Sometimes, no matter what you do, a fracture will happen. Healing can take a lot of time and energy, but it’s not all out of your control. There are steps you can take to speed up the process and get yourself up and about sooner than you might think. Here are five simple tips for helping your bones to heal.

1. Add a quality multivitamin and mineral supplement

Bone is almost three-quarters mineral content by weight. To heal, you need an ample supply of all the minerals it’s made of.

Some of the key minerals to promote fracture healing are zinc, copper, calcium, phosphorus and silicon. Vitamins such as C, D and K are also key to the process of healing.

Suggested dosages from food and supplements

Vitamin C: up to 10,000 mg daily; lower the dose when it produces a watery bowel movement

Vitamin D: 5,000–15,000 IU daily; for best results, get a blood test

Vitamin K: 100–300 mcg daily, MK-7 form; do not take if you’re on blood thinners

Zinc: 20 mg daily

Copper: up to 10 mg daily

Calcium: 1,000–2,500 mg daily

Phosphorus: 700–4,000 mg daily

Silicon: 10–50 mg daily

2. Pay attention to protein intake

Healing bones requires more protein, and even a small increase in your diet can speed up the healing process.
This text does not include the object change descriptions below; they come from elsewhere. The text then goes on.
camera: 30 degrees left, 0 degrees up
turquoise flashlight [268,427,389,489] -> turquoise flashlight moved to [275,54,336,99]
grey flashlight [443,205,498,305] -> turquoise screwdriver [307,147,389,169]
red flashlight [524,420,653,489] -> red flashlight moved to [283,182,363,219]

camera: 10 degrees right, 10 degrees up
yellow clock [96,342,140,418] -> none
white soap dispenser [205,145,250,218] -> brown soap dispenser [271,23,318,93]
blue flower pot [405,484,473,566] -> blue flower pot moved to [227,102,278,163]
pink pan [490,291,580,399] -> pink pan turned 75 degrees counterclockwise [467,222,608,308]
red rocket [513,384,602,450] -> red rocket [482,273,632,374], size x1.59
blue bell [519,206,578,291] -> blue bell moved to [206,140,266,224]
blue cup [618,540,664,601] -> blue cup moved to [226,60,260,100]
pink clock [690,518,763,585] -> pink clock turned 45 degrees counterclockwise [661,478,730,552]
Add plant-based protein, such as from soy, lentils, almonds and quinoa, to avoid creating an excessively acidic environment.

3. Increase anti-inflammatories

Research indicates that antioxidants can speed fracture healing by slowing down the inflammatory effects of the free radicals that are released when tissues rupture. Try adding more berries to your diet, include leafy greens in your recipes and consider an omega-3 supplement.

4. Don’t take aspirin or ibuprofen

While it’s our instinct to reach for a pain reducer when injury occurs, nonsteroidal anti-inflammatory drugs can actual slow healing. Acetaminophen, or paracetamol, may be a better choice (unless you’re pregnant), as are natural pain-relief solutions such as quercetin.

5. Get moving

While you might not think of exercise as a way to boost healing, you should. Good circulation and adequate blood flow are essential to healing, and each is enhanced by exercise. To choose the right exercises that will avoid stress and accelerate healing, talk to a physical therapist.